The a variant of the third option  is more than just plausible, but gets quite tangled when considered along with the subsequent paragraph. However, the proposition is still closely tied to the unfair assumption that a younger player - one who is less than 270 days younger - has less physical development and baseball experience that a scout is unaware of. Or in Jazayerli's defense, the scout is aware of it, but he isn't accounting for it enough, hence the inefficiency. Additionally though, it also relies on the presumption that development occurs linearly, which it does not.

Again, clearly I'm having trouble to specifically explain Jazayerli's findings. Though, even if one of the above affects was the driving factor behind the findings, or there is another age property that I've missed at play, another question looms. When does the model break? In part one, Jazayerli goes to show there was a huge difference in value between the  five youngest and oldest hitters from 1965-1996. Approximately, the difference in that study average age is around 270 days, or just about 9 months. In the second piece, he adds, "a six-month [age] difference is meaningful." Yet, his data in that piece shows that the youngest group saw a return above expected return of 24.84% and the next group saw a return of 11.59%. The difference in age? 106 days or three and a half months. At most.

Would two months be significant? What about one? A week? A day? Realistically, the sample size of draftees isn't large enough to determine that. But, my proposal is at least conceptually intriguing. What advantage has a player gained by being born earlier than another? What traits have they garnered?

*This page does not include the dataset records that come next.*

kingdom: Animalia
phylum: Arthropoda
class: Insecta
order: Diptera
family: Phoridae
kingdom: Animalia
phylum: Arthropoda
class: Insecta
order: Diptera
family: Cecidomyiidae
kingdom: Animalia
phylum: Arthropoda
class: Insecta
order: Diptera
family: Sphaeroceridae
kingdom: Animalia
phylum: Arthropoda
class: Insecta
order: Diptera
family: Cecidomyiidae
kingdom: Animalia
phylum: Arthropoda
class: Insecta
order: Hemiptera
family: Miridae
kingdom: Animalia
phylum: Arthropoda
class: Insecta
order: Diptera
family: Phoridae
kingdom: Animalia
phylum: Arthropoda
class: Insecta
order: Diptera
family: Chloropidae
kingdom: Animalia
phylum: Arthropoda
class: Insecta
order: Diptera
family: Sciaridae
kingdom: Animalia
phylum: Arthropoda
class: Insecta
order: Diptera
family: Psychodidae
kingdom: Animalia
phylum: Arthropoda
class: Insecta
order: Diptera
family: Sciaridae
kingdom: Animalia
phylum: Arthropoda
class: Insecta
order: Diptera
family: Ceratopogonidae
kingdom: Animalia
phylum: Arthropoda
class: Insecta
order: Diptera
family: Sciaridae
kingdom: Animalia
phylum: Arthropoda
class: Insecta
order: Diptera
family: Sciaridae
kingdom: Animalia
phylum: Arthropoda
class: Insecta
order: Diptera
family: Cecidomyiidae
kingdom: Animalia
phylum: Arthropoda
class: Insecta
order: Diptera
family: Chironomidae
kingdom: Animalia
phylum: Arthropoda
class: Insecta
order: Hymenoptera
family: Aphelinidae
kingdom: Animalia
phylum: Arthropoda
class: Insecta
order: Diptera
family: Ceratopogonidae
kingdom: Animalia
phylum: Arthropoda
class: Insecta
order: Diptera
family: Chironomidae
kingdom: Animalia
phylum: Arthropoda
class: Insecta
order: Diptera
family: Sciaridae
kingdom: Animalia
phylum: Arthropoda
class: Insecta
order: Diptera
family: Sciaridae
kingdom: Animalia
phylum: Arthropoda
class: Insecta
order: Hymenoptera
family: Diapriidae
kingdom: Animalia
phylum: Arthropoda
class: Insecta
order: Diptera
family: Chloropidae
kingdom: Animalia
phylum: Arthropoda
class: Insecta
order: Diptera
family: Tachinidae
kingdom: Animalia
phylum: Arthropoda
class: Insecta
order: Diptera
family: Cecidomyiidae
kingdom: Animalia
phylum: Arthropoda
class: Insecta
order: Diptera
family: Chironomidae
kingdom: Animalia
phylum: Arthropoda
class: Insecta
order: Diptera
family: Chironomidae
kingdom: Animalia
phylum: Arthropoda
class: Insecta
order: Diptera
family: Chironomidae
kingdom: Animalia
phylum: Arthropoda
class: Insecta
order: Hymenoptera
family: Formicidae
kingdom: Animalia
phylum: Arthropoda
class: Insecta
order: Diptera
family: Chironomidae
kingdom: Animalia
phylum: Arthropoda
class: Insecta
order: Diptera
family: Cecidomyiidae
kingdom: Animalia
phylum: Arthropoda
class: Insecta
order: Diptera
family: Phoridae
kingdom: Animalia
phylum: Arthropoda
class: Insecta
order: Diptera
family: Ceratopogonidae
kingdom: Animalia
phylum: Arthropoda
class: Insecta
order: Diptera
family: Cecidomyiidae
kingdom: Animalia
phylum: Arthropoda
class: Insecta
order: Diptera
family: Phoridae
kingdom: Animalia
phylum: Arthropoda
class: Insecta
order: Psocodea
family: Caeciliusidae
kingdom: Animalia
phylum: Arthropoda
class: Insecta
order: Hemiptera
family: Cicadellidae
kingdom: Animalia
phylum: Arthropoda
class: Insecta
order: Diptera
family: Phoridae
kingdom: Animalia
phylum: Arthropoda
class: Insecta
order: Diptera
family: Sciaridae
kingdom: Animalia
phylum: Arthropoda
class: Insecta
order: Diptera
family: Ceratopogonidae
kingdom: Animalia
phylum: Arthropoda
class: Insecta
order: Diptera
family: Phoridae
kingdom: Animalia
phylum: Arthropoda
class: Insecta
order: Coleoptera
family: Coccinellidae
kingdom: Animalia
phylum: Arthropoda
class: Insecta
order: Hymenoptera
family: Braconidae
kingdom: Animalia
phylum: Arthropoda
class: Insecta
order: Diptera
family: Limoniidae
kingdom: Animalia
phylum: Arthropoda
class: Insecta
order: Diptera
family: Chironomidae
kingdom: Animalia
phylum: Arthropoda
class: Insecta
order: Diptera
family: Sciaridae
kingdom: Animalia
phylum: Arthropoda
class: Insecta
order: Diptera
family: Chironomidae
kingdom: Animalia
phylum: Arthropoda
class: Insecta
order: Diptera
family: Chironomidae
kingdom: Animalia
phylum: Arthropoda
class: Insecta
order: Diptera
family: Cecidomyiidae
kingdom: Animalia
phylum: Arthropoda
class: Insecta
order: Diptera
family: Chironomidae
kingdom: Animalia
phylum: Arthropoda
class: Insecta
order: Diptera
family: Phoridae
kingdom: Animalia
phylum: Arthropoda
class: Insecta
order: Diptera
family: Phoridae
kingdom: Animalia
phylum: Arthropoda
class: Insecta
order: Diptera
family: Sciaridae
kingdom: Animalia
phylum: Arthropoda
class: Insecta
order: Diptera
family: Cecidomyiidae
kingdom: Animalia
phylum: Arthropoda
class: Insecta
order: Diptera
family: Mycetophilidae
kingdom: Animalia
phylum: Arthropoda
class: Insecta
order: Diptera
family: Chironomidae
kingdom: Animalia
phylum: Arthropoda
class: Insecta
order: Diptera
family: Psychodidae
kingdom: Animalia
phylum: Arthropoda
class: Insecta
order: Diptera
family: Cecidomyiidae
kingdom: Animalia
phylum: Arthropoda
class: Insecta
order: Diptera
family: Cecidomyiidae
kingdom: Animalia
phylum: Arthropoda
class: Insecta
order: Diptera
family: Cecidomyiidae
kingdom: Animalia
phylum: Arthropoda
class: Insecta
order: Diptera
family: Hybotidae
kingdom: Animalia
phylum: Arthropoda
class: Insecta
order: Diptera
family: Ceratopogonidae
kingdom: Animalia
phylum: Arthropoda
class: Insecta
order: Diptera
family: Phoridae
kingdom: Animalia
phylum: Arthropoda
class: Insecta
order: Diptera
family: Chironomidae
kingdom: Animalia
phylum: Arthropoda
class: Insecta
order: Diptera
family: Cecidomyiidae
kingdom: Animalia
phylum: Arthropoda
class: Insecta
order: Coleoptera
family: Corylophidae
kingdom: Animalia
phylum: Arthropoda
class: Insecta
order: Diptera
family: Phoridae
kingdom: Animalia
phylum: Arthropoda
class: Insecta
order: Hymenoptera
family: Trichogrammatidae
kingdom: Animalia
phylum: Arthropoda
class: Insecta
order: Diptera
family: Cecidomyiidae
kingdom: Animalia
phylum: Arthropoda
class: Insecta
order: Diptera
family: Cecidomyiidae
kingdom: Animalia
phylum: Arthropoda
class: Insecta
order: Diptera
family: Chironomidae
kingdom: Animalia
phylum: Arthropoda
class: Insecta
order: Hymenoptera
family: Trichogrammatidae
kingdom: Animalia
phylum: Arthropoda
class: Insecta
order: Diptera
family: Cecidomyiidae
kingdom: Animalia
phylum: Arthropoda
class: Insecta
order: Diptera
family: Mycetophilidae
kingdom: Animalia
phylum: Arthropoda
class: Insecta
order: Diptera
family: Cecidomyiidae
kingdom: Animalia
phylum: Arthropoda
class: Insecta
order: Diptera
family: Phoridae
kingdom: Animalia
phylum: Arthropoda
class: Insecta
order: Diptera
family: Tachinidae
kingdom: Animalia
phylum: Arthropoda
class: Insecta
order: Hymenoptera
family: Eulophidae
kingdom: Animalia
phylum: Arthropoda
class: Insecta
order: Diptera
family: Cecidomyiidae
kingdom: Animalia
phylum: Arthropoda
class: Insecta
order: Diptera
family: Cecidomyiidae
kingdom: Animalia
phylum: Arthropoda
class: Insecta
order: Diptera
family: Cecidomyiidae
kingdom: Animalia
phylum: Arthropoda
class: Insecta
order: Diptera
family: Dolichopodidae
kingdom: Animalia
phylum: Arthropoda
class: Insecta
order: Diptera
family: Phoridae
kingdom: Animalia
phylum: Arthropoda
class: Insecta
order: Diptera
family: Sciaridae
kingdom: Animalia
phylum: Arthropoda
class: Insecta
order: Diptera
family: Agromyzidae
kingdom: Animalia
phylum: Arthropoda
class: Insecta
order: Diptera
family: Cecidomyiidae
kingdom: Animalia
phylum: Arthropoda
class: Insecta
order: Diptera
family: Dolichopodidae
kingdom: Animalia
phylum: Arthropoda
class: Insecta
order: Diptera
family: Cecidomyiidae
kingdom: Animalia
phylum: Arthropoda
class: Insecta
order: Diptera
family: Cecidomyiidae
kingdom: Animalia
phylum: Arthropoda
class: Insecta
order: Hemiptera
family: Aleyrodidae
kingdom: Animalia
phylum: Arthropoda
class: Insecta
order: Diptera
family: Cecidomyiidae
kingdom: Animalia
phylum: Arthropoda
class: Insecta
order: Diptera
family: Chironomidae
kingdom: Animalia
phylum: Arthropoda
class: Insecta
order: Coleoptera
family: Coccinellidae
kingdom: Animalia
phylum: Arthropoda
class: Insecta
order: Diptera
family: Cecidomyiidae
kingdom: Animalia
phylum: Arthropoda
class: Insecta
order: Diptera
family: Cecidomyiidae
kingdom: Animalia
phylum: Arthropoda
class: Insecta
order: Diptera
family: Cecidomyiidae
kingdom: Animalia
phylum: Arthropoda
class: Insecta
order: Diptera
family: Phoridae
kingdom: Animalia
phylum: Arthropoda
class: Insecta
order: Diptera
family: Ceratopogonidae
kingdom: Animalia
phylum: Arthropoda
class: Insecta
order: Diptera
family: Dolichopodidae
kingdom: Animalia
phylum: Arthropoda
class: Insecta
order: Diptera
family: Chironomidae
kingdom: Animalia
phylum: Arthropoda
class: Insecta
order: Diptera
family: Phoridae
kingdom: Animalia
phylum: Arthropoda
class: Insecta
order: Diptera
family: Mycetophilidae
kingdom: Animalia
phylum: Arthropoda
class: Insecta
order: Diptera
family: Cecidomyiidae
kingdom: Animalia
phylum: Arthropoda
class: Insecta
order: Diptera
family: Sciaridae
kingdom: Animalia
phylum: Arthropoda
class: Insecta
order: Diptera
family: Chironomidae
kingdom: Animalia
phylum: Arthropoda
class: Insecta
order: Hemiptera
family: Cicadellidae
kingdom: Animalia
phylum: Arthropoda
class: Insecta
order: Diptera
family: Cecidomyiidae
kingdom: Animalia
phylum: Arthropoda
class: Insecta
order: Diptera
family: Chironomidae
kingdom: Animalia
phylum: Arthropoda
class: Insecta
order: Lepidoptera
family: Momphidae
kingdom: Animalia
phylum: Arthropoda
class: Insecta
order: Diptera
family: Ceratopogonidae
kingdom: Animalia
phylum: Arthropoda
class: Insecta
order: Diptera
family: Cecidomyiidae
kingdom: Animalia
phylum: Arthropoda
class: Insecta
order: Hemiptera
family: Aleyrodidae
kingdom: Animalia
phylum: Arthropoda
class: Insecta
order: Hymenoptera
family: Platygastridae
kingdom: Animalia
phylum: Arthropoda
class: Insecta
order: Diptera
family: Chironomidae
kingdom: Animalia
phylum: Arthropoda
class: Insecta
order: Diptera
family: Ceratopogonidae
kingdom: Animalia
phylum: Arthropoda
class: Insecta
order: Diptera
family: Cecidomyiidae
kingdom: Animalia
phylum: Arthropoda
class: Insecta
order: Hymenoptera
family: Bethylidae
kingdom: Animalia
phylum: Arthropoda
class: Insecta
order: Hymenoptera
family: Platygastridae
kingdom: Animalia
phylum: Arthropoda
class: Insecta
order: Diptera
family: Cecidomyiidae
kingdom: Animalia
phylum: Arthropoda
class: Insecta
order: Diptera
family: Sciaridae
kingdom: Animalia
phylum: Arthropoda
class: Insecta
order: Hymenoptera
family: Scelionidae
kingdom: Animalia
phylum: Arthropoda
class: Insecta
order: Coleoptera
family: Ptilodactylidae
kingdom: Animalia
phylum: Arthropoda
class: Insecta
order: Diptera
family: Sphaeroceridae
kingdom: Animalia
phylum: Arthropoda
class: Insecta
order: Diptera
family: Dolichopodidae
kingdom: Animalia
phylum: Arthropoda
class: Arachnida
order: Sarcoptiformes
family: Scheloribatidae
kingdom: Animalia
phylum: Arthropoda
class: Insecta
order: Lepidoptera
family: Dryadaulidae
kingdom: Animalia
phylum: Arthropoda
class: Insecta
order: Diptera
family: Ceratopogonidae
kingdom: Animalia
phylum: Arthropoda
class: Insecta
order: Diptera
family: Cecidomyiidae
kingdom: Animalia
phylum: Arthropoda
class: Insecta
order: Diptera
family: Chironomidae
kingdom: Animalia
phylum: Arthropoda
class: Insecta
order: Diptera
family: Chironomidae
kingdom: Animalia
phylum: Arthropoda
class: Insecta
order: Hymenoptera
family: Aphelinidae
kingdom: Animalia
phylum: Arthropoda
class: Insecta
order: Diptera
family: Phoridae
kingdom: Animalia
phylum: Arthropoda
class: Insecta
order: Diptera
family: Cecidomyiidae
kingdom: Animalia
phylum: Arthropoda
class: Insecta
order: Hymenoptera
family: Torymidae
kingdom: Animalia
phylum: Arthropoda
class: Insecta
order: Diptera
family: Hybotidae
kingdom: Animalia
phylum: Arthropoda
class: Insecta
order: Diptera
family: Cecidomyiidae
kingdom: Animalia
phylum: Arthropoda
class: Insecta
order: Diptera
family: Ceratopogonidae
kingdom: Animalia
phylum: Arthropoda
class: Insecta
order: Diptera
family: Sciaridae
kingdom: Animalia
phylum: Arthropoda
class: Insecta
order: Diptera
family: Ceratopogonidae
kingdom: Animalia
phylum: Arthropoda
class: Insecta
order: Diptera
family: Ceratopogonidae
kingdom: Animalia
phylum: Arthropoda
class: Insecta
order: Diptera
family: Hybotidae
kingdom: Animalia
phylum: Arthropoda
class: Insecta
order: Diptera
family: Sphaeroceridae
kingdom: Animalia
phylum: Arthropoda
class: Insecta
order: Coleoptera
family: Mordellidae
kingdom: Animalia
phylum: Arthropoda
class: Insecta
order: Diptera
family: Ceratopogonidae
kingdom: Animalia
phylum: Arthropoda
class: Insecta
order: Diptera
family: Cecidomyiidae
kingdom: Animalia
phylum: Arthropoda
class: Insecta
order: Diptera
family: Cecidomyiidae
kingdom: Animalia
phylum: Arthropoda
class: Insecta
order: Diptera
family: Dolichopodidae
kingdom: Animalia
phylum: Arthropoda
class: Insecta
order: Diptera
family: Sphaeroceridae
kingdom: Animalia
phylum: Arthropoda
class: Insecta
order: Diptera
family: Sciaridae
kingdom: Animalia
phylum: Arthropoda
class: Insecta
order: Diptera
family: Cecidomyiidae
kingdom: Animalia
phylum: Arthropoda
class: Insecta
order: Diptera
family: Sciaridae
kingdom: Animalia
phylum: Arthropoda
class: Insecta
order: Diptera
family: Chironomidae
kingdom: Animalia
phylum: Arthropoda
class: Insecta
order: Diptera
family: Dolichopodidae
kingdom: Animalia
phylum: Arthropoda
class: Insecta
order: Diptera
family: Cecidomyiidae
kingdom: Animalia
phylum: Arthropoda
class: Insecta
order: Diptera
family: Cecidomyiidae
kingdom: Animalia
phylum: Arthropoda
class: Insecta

In all, the idea that there may be advantages to drafting younger prep hitter seems plausible. Jazayerli's study claims to reflect the discovery of a group of players which has been historically undervalued. However, unless the attributes of that group can be isolated and researchers can test for said attributes relationship to young age, there hasn't been a breakthrough discovery. Truly, Jazayerli's study reflects the discovery of a unspecified segment of a group of players which has unspecified undervalued traits. In conclusion the piece suggests, in lieu of discerning what characteristics a subset of the group of young draftees has, we should just assume that these players are all undervalued.

"Starting Them Young" sets a frame work for discussion, but the findings presented lack focus and are would not be reproducible by a Major League Baseball organization in any meaningful way. Correlation without causation. It's important to remember, at its heart, sabrmetrics is the search for objective knowledge about baseball. And throughout that search we must constantly be asking ourselves "Why?" 

JD Sussman is full time law student and co-founder of Bullpen BanterHe can be reached at or via twitter


[1] His method is pretty cool. He created a best fit formula to determine the expected value of each pick, then subtracted their Discounted WARP to get their surplus Discounted WARP.

[2] ""Very Young" players were less than 17 years, 296 days old on draft day; "Young" players were between 17 years, 296 days and 18 years, 38 days; "Average" players were between 18 years, 38 days and 18 years, 120 days; "Old" players were between 18 years, 120 days and 18 years, 200 days; "Very Old" players were more than 18 years, 200 days old."

[3] I can talk about misconceptions of ARL all day, but now is not the time or place. Additional properties of age, is that being young also allows for additional development time professional development time before reaching peak. Though, my point here isn't to discuss the "out-of-context" important of age, just to highlight that age is significant.

[4] If he was comparing high school hitters to college hitters as Bill James did, this would be a non-issue. There is a clear difference between the two. The college development system vs. developing in the minor leagues.

[5] To be honest, I forced a lot of them. Logically, I don't think these work. But they were important to illustrate that I gave this thought.

[6] An interesting topic to study.... I'm not saying this doesn't happen.